____ MATERIAL FOR THE TASK
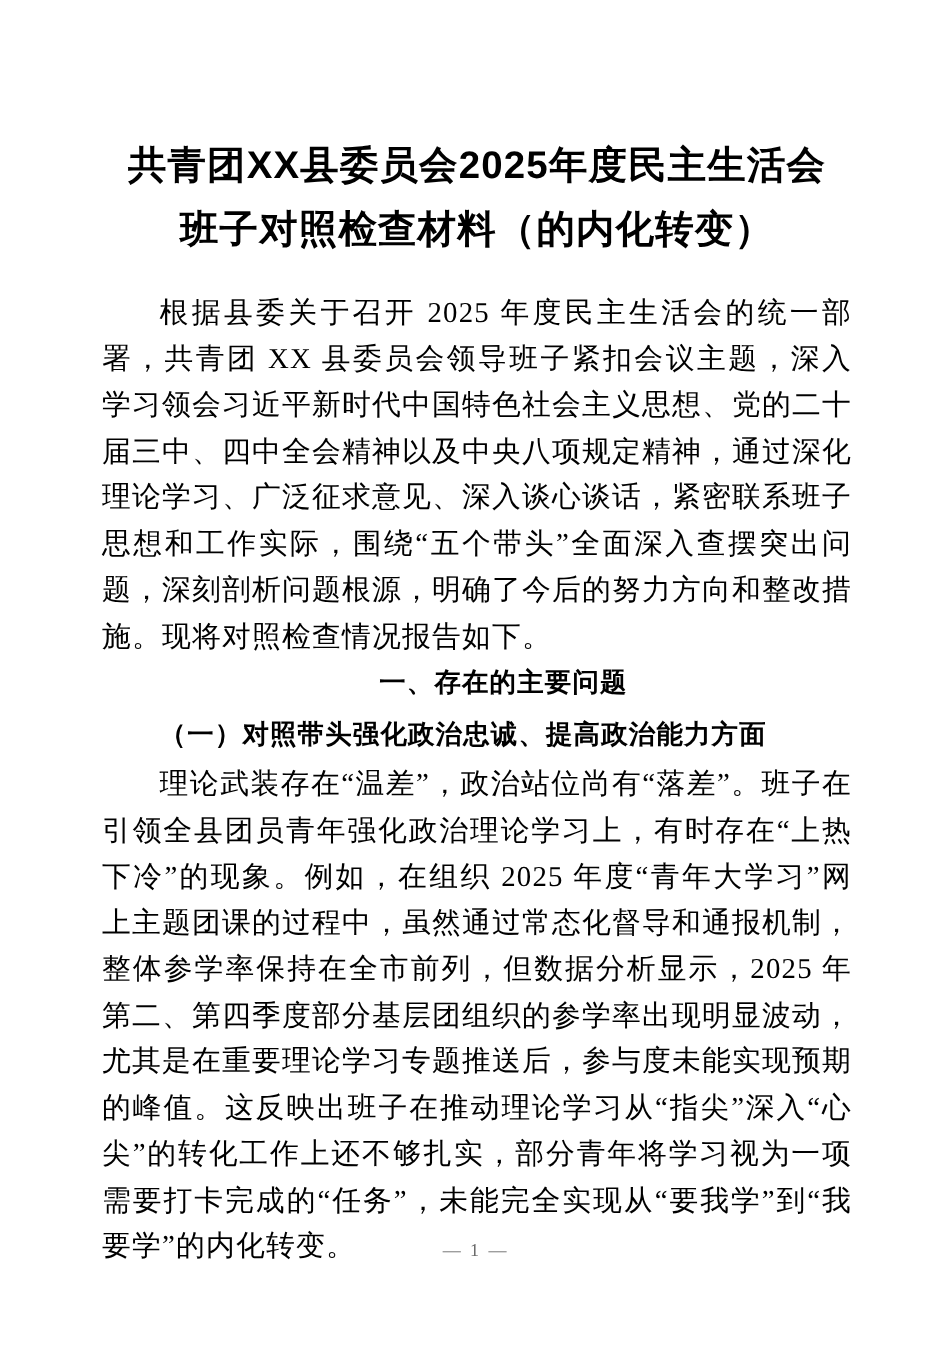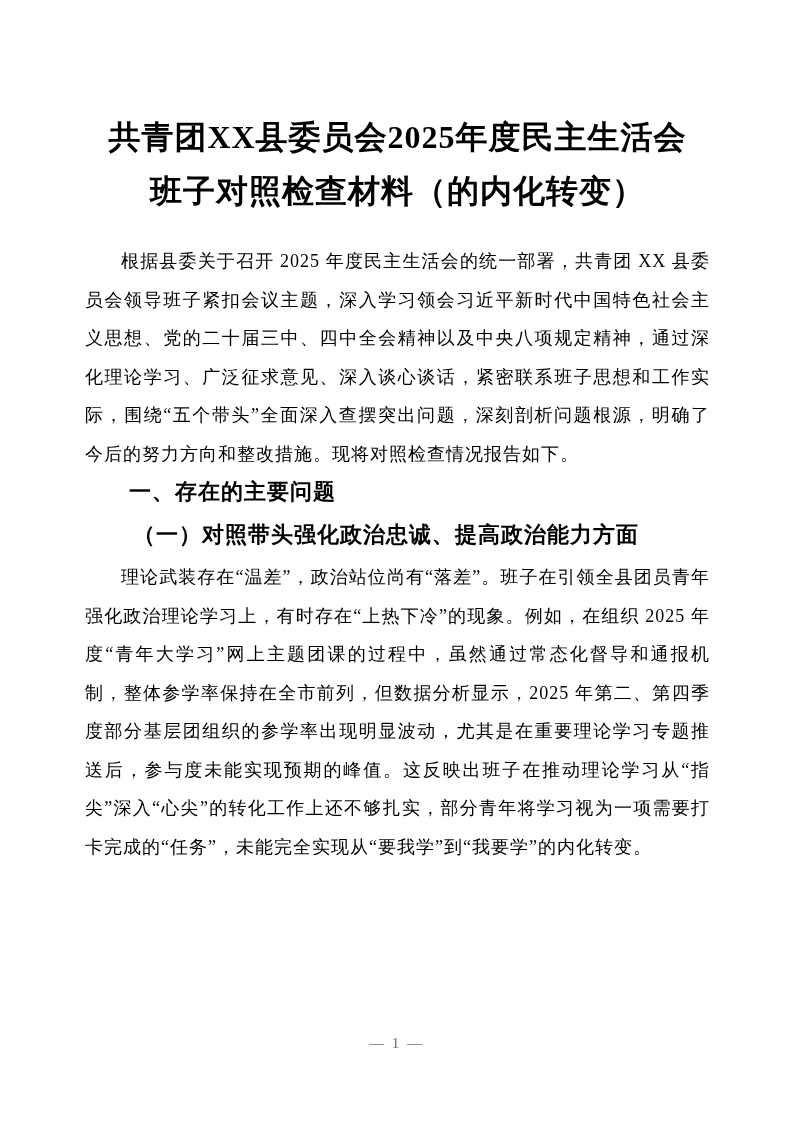--- a/index.html
+++ b/index.html
@@ -21,48 +21,49 @@
     background: #ffffff;
   }
   .content {
     position: absolute;
     left: 85px;
     top: 110px;
     width: 625px;
   }
   .doc-title {
     margin: 0 0 24px 0;
-    font-family: Liberation Serif, serif;
+    font-family: Liberation Sans, sans-serif;
     font-weight: 700;
     font-size: 32px;
     line-height: 54px;
     text-align: center;
     letter-spacing: 1px;
   }
   .doc-title .title-line {
     display: block;
   }
   .body-para {
     margin: 0;
     font-family: "Liberation Serif", "DejaVu Serif", serif;
-    font-size: 18px;
+    font-size: 24px;
     line-height: 38.5px;
     letter-spacing: 1px;
     text-align: justify;
     text-indent: 2em;
     overflow-wrap: break-word;
   }
   .section-heading {
     margin: 0;
     font-family: "Liberation Sans", "DejaVu Sans", sans-serif;
     font-weight: 700;
     font-size: 22px;
     line-height: 38.5px;
     letter-spacing: 1px;
     text-indent: 2em;
+    text-align: center;
   }
   .subsection-heading {
     margin: 4px;
     font-family: "Liberation Serif", "DejaVu Serif", serif;
     font-weight: 700;
     font-size: 22px;
     line-height: 38.5px;
     letter-spacing: 1px;
     text-indent: 2em;
   }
________
● **EXERCISE GOAL**
The expected output is the full material above, unaltered, with pictures removed.

● **WRITTEN SOLUTION**
--- a/index.html
+++ b/index.html
@@ -21,48 +21,49 @@
     background: #ffffff;
   }
   .content {
     position: absolute;
     left: 85px;
     top: 110px;
     width: 625px;
   }
   .doc-title {
     margin: 0 0 24px 0;
-    font-family: Liberation Serif, serif;
+    font-family: Liberation Sans, sans-serif;
     font-weight: 700;
     font-size: 32px;
     line-height: 54px;
     text-align: center;
     letter-spacing: 1px;
   }
   .doc-title .title-line {
     display: block;
   }
   .body-para {
     margin: 0;
     font-family: "Liberation Serif", "DejaVu Serif", serif;
-    font-size: 18px;
+    font-size: 24px;
     line-height: 38.5px;
     letter-spacing: 1px;
     text-align: justify;
     text-indent: 2em;
     overflow-wrap: break-word;
   }
   .section-heading {
     margin: 0;
     font-family: "Liberation Sans", "DejaVu Sans", sans-serif;
     font-weight: 700;
     font-size: 22px;
     line-height: 38.5px;
     letter-spacing: 1px;
     text-indent: 2em;
+    text-align: center;
   }
   .subsection-heading {
     margin: 4px;
     font-family: "Liberation Serif", "DejaVu Serif", serif;
     font-weight: 700;
     font-size: 22px;
     line-height: 38.5px;
     letter-spacing: 1px;
     text-indent: 2em;
   }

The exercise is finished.